To do: The listing is to be reproduced exactly, excluding its pictures.

━━━ Supplied material

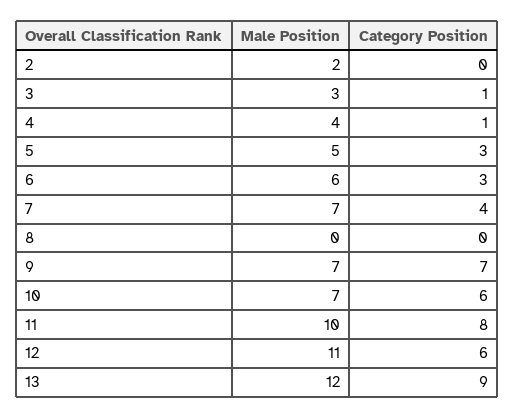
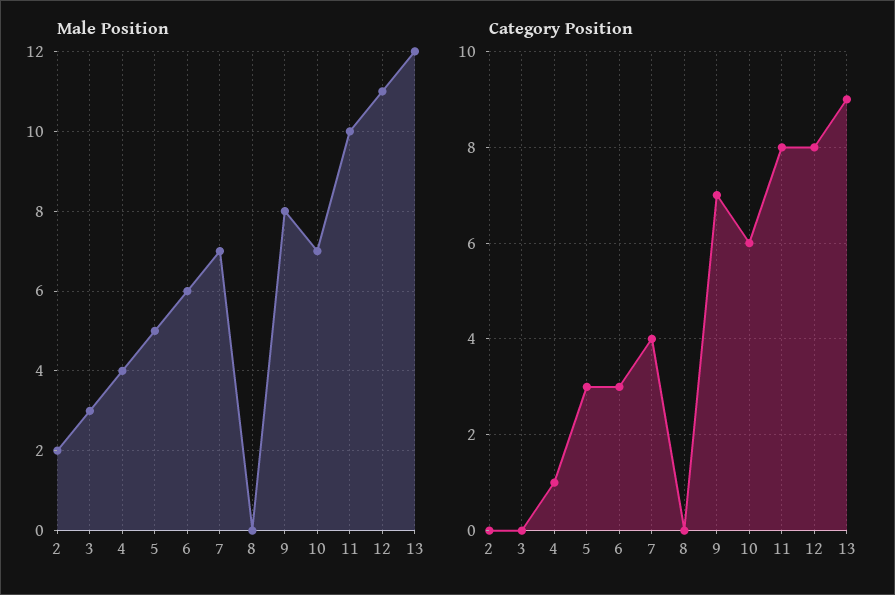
  {
    "Male Position": {
      "2": 2,
      "3": 3,
      "4": 4,
      "5": 5,
      "6": 6,
      "7": 7,
      "8": 0,
-     "9": 7,
+     "9": 8,
      "10": 7,
      "11": 10,
      "12": 11,
      "13": 12
    },
    "Category Position": {
      "2": 0,
-     "3": 1,
+     "3": 0,
      "4": 1,
      "5": 3,
      "6": 3,
      "7": 4,
      "8": 0,
      "9": 7,
      "10": 6,
      "11": 8,
-     "12": 6,
+     "12": 8,
      "13": 9
    }
  }

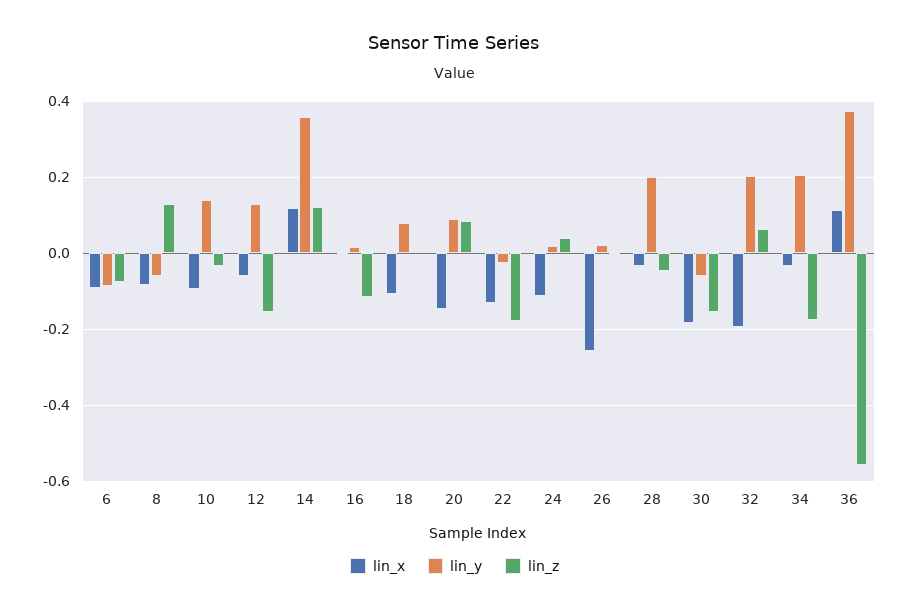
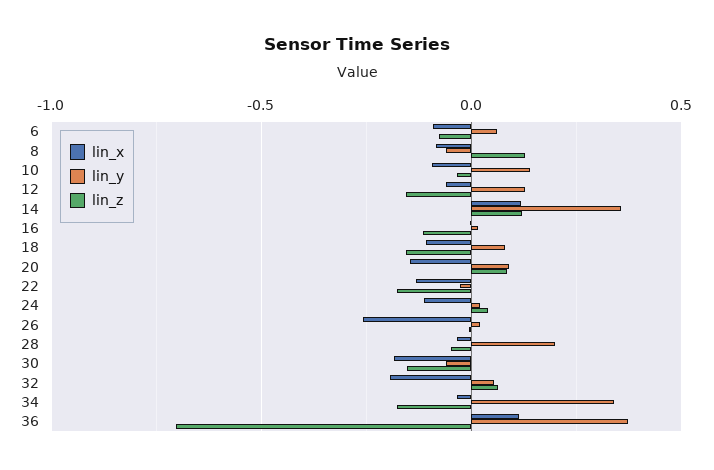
  {
    "lin_x": {
      "6": -0.1,
      "8": -0.08,
      "10": -0.1,
      "12": -0.06,
      "14": 0.12,
      "16": 0,
      "18": -0.1,
      "20": -0.14,
      "22": -0.14,
      "24": -0.12,
      "26": -0.26,
      "28": -0.04,
      "30": -0.18,
      "32": -0.2,
      "34": -0.04,
      "36": 0.12
    },
    "lin_y": {
-     "6": -0.08,
+     "6": 0.05,
      "8": -0.06,
      "10": 0.14,
      "12": 0.12,
      "14": 0.36,
      "16": 0.02,
      "18": 0.08,
      "20": 0.1,
      "22": -0.02,
      "24": 0.02,
      "26": 0.02,
      "28": 0.2,
      "30": -0.06,
-     "32": 0.2,
+     "32": 0.05,
-     "34": 0.2,
+     "34": 0.35,
      "36": 0.38
    },
    "lin_z": {
      "6": -0.08,
      "8": 0.12,
      "10": -0.04,
      "12": -0.16,
      "14": 0.12,
      "16": -0.12,
-     "18": 0,
+     "18": -0.15,
      "20": 0.08,
      "22": -0.18,
      "24": 0.04,
      "26": 0,
      "28": -0.04,
      "30": -0.16,
      "32": 0.06,
      "34": -0.18,
-     "36": -0.56
+     "36": -0.7
    }
  }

━━━━━━

Exercise solution:
  {
    "Male Position": {
      "2": 2,
      "3": 3,
      "4": 4,
      "5": 5,
      "6": 6,
      "7": 7,
      "8": 0,
-     "9": 7,
+     "9": 8,
      "10": 7,
      "11": 10,
      "12": 11,
      "13": 12
    },
    "Category Position": {
      "2": 0,
-     "3": 1,
+     "3": 0,
      "4": 1,
      "5": 3,
      "6": 3,
      "7": 4,
      "8": 0,
      "9": 7,
      "10": 6,
      "11": 8,
-     "12": 6,
+     "12": 8,
      "13": 9
    }
  }

  {
    "lin_x": {
      "6": -0.1,
      "8": -0.08,
      "10": -0.1,
      "12": -0.06,
      "14": 0.12,
      "16": 0,
      "18": -0.1,
      "20": -0.14,
      "22": -0.14,
      "24": -0.12,
      "26": -0.26,
      "28": -0.04,
      "30": -0.18,
      "32": -0.2,
      "34": -0.04,
      "36": 0.12
    },
    "lin_y": {
-     "6": -0.08,
+     "6": 0.05,
      "8": -0.06,
      "10": 0.14,
      "12": 0.12,
      "14": 0.36,
      "16": 0.02,
      "18": 0.08,
      "20": 0.1,
      "22": -0.02,
      "24": 0.02,
      "26": 0.02,
      "28": 0.2,
      "30": -0.06,
-     "32": 0.2,
+     "32": 0.05,
-     "34": 0.2,
+     "34": 0.35,
      "36": 0.38
    },
    "lin_z": {
      "6": -0.08,
      "8": 0.12,
      "10": -0.04,
      "12": -0.16,
      "14": 0.12,
      "16": -0.12,
-     "18": 0,
+     "18": -0.15,
      "20": 0.08,
      "22": -0.18,
      "24": 0.04,
      "26": 0,
      "28": -0.04,
      "30": -0.16,
      "32": 0.06,
      "34": -0.18,
-     "36": -0.56
+     "36": -0.7
    }
  }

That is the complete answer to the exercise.